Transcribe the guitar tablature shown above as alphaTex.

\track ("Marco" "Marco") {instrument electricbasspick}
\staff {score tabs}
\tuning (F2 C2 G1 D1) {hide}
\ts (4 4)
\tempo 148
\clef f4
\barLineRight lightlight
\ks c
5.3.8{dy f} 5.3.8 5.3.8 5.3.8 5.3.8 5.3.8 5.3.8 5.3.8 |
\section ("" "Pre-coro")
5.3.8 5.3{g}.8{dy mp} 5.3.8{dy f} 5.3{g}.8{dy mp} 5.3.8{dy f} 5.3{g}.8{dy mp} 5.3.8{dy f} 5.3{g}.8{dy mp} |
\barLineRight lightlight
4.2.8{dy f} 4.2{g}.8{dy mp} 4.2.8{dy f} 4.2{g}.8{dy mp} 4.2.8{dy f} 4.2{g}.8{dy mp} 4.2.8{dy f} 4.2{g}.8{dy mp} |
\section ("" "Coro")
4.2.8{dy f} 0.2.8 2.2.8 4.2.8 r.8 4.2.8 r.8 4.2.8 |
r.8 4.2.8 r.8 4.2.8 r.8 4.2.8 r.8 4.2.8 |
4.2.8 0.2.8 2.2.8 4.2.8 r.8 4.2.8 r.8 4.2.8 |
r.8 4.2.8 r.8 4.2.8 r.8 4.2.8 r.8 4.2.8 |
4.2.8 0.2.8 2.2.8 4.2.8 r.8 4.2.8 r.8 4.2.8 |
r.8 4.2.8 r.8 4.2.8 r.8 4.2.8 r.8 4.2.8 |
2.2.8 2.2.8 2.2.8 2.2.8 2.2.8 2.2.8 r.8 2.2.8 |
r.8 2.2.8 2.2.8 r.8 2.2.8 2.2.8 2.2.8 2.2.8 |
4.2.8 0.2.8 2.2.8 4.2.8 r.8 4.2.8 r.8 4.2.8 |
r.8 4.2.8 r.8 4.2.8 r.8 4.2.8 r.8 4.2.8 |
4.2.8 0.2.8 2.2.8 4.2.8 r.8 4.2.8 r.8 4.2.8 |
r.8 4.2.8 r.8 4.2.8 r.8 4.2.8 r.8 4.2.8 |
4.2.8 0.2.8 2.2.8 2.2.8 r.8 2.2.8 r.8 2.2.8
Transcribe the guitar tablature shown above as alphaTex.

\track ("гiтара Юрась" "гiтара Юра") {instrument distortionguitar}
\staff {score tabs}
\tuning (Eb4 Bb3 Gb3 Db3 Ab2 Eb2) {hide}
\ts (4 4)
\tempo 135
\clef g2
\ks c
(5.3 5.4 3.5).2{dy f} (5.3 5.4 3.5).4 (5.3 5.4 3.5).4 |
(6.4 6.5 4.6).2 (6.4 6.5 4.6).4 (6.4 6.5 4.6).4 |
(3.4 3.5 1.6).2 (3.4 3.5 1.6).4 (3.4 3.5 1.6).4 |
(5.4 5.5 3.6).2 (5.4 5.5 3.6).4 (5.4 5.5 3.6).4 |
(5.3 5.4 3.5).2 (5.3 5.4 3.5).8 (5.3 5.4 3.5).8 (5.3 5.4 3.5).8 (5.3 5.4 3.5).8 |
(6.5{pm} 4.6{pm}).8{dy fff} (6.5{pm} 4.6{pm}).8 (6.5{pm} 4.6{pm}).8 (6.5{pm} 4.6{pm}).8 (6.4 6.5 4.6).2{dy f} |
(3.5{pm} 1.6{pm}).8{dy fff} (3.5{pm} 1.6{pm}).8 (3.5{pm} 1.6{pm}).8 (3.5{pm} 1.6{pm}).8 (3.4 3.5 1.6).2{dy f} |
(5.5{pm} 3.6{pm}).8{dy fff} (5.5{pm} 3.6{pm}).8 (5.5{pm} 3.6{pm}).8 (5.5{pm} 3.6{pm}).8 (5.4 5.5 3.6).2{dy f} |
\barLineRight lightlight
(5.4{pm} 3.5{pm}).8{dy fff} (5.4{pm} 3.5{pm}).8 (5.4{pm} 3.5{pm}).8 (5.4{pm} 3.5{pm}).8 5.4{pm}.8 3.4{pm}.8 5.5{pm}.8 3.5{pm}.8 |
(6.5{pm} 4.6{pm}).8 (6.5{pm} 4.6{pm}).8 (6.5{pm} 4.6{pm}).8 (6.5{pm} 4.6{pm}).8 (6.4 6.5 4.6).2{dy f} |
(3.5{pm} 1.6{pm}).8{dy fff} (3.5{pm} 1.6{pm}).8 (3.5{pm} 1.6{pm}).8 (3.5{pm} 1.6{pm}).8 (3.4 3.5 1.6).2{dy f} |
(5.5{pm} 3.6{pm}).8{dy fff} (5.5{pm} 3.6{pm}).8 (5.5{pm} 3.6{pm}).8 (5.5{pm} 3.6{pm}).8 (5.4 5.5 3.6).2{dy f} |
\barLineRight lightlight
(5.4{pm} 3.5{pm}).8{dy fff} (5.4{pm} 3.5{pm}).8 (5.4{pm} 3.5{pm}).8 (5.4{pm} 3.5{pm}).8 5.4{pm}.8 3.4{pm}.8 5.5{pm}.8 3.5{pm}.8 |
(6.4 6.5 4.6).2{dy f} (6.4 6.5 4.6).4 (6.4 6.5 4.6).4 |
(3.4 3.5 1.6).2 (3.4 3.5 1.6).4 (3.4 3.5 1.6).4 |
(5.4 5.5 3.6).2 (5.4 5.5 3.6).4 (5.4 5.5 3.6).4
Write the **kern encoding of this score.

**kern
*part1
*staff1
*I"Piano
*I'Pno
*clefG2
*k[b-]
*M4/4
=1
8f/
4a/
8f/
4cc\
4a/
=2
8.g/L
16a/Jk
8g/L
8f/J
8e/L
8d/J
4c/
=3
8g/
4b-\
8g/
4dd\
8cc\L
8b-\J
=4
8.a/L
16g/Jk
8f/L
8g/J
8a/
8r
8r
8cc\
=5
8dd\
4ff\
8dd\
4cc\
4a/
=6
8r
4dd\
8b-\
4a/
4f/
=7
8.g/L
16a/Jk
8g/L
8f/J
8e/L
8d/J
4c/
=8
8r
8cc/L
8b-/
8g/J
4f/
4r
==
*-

______________________________

Requirement: Return each line above that contains the string "instrument".

Answer in full:
\track ("Marco" "Marco") {instrument electricbasspick}
\track ("гiтара Юрась" "гiтара Юра") {instrument distortionguitar}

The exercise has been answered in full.